An online petition originating from the East Bay suggests Pleasanton’s Foothill High School discriminates against female students with its dress code policy.
The petition, which was launched on Change.org, is authored by Sanam Nawim, a student at Foothill. Nawim takes issue with what she calls “a sexist dress code that bans girls from wearing clothing that shows undergarments or is “shorter than reasonable length.”
Nawim suggests that she and her female peers have been disciplined for what they wear because their clothing distracts their male peers.
So far, more than 1,177 people have thrown their support behind the petition online.
Nicole Steward, the coordinator of communication and community engagement for Pleasanton Unified School District, says that neither the district nor Foothill were aware of this petition before being contacted by NBC Bay Area.
Steward explained that Foothill’s dress code policy is fairly standard for a high school and that it's also common for the district to receive complaints about what students are allowed to wear to school.
While the petition comes as a surprise to the district, they’re open to talking with students about the dress code and making changes.
“I have to appreciate the feminism in the petition” Stewart added, "and we do like that the students are exercising their rights to free speech, we think that’s important. So it’s not a problem that students want to change the dress code, we just could have liked to know about it before now.”
But does PUSD think the policy is sexist?
“No I don’t believe so,” Steward said.
“I do believe,” Steward added,”that when it gets hotter, the weather gets uncomfortable and girls want to wear spaghetti straps. I do understand that.”

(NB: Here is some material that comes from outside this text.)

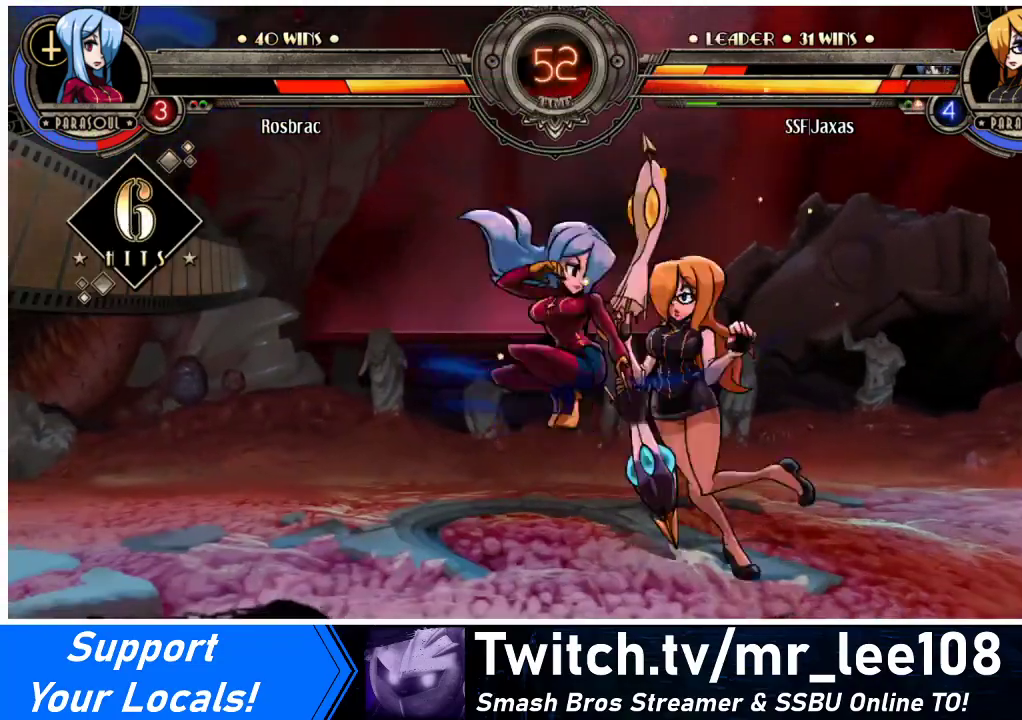
{"buttons": ["DPAD_DOWN", "DPAD_RIGHT"], "events": [[67, "CROSS", "up"], [100, "DPAD_RIGHT", "down"]]}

The goal of Foothill's dress code policy is to be gender neutral and to prevent both men and women from having their undergarments showing on school premises, she said. Steward also explained that district officials regularly review the dress code policy and are open to changing the wording of the rules.
“Maybe if we reworded the policy to just say, 'no undergarments can show on school premises,' instead of pointing out specific articles of clothing, the policy wouldn’t seem so gender specific,” she said.
The clash between personal preferences and high school dress codes is not new and plays out at schools all over. Foothill’s policy takes a commonly used approach of aiming to be gender neutral to build a comfortable learning environment for all students.
But Kate Crawford, a sophomore at Foothill says that it’s not the dress codes, but the enforcement that causes a problem. Crawford believes that women’s clothing choices are regulated much more strictly on campus than men’s are.
“Our school staff is just too strict, “Crawford says, “If your bra strap is showing and is not hidden from your tank top then they will stop you, take you out of class, walk you to the office, and administer a dress code violation. They are cutting our education time to tell girls that our bra straps are distracting to our male peers.”
Crawford knows the student who started the petition and she says that every female student she’s talked to this week agrees with the petition.
“Our district and administration is to blame for this mess,” Crawford said. “I don't believe that the district will take it seriously because they brush the students off like its nothing.”
Steward hopes to prove Crawford wrong. Steward and the district also note that some of the punishments listed in the online petition aren’t factual. The petition claims Foothill uses character lessons as discipline for dress code violations, which Steward says is untrue.
Foothill’s principal has told the district that no students in recent history have gone to detention for dress code violations and that the school doesn't have a "characteristics traits" program specific for dress code violators. Students caught wearing clothes that violate school standards are typically given a verbal warning and an opportunity to change their clothes, Steward said. Additionally, the district notes that according to their records, the student who wrote the petition has never been disciplined for violating the dress code, or anything else for that matter.
Steward encouraged students who feel strongly about school dress policies to bring up the rules at an upcoming school board meeting or with a principal. She explained that the student who launched the online petition had not been in touch with Foothill's principal about her opposition to the dress code.